La gêne est plus palpable à gauche, qui n'a aucun intérêt à ce que ce sujet, qui remet la droite et l'extrême droite sur le devant de la scène, vienne monopoliser le débat politique. Sur le fond, LFI et le PS soutiennent des procès équitables pour les djihadistes. Les deux formations sont en outre opposées à la peine de mort.
" Notre boussole, c'est le droit international. Les crimes et délits doivent être jugés dans les pays où ils ont été commis ", ajoute Manuel Bompard, le directeur des campagnes de LFI.
" Si on transige… "Ce point juridique, évident dans les milieux judiciaires, divise en coulisse même dans les grandes ONG internationales. Interroger a priori le fait de juger en France ou sur zone, c'est
" un peu un faux débat ", estime une chercheuse spécialisée travaillant pour l'une d'elles, qui précise que
" partout dans le monde, les gens sont jugés là où ils ont commis leurs crimes, leurs pays d'origine n'ont pas de prérogatives à demander de les rapatrier tant que le jugement n'est pas définitif ". " Même si la situation du Kurdistan est nouvelle, nuance-t-elle,
le rôle des pays d'origine est surtout de veiller aux droits de l'homme. "
A ce jour, seule la Fédération internationale des ligues des droits de l'homme (FIDH) a ainsi clairement pris position en faveur d'un rapatriement des djihadistes arrêtés en Syrie.
" Ils doivent être prioritairement jugés en France, plaide son président d'honneur, Patrick Baudouin.
Si on transige avec ces -valeurs, on donne raison aux terroristes. " -Human Right Watch (HRW) s'est surtout fait le porte-parole des revendications kurdes, alertant au passage sur les conditions de vie dans les camps.
" L'essentiel pour nous est de rappeler le droit à un procès équitable. Nul ne peut par ailleurs être gardé en détention dans un pays à l'infini ", souligne-t-on au siège -parisien de l'ONG américaine. Chez Amnesty International, en revanche, on estime prématuré de se positionner.
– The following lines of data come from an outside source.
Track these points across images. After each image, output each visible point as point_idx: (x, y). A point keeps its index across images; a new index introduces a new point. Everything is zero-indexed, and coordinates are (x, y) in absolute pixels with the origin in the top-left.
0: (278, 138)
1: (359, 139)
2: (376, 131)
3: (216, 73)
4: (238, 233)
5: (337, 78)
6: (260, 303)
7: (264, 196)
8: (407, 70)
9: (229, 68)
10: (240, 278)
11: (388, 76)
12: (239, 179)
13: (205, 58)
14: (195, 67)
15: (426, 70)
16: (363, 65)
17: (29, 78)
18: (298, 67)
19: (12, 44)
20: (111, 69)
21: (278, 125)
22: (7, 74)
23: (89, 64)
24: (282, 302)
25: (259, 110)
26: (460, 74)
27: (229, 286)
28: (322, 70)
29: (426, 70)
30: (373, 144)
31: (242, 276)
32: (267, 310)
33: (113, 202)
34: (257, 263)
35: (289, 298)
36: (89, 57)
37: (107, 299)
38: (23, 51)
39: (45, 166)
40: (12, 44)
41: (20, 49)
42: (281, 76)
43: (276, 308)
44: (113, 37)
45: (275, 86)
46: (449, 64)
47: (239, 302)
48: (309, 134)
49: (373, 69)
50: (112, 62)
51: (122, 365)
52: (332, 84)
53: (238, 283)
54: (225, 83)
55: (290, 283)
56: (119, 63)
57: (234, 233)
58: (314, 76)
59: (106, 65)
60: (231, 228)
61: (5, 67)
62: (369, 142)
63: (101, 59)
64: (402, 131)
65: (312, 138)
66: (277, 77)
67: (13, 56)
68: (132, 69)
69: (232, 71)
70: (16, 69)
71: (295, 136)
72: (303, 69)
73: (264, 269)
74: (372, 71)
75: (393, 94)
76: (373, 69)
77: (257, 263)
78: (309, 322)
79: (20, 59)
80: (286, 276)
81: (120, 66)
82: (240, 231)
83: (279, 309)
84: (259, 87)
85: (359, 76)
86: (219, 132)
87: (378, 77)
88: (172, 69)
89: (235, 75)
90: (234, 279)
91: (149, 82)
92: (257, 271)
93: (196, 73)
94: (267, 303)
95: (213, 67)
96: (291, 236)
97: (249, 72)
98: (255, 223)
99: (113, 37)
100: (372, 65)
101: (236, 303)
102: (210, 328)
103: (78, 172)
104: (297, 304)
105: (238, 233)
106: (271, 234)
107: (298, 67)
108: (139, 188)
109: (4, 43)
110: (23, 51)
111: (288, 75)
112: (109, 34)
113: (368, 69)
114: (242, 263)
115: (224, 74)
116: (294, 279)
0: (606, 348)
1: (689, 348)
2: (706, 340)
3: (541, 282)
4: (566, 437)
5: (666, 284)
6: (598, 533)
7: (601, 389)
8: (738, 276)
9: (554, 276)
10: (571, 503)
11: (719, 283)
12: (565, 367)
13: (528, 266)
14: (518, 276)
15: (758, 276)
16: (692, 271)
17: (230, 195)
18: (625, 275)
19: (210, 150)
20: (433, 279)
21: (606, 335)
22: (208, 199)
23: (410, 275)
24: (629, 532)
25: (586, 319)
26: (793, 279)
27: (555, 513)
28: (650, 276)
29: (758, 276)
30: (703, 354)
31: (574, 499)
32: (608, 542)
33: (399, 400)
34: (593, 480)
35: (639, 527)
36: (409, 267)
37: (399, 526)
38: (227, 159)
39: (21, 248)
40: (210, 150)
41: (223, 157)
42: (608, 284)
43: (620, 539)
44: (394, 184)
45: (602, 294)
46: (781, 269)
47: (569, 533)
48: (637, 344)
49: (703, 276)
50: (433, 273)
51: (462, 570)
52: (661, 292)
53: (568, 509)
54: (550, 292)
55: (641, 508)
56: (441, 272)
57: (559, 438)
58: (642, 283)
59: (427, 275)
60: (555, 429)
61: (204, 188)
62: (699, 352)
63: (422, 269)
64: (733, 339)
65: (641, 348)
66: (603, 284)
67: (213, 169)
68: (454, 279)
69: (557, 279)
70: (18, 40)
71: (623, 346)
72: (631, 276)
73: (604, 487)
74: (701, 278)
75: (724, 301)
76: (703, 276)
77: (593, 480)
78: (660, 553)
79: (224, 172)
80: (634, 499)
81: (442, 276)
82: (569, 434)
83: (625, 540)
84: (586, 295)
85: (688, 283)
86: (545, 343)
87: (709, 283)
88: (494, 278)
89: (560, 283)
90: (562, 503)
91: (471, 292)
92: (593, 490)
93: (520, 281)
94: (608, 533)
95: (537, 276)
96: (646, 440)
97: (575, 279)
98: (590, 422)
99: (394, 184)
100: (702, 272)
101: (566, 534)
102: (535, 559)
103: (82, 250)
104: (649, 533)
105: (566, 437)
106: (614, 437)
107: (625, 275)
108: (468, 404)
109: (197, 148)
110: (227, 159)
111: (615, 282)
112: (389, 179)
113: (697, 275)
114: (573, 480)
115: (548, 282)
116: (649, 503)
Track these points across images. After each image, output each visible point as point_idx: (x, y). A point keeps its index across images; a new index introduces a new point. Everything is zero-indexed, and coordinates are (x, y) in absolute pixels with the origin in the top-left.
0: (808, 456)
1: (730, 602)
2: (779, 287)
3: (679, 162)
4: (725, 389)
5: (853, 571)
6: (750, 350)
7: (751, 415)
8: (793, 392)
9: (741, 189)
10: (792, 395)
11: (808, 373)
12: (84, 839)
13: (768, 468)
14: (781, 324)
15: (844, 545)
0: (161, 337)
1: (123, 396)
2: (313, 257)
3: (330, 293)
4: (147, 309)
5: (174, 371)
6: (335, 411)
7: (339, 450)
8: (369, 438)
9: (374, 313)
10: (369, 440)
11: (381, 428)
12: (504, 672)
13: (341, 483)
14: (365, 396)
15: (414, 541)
Reste à savoir si l'opinion campera sur sa ligne dans le cas où des djihadistes de premier rang, comme les frères Clain, voix de revendication de l'EI lors des attentats du 13 novembre 2015, seraient arrêtés. Les associations de victimes seront-elles en faveur d'un jugement sur zone ou d'un procès en France ? Ce cas de figure pourrait aussi être contraignant pour le gouvernement qui ne cache pas, depuis longtemps, son souhait que les opérations d'assassinats ciblés soient efficaces.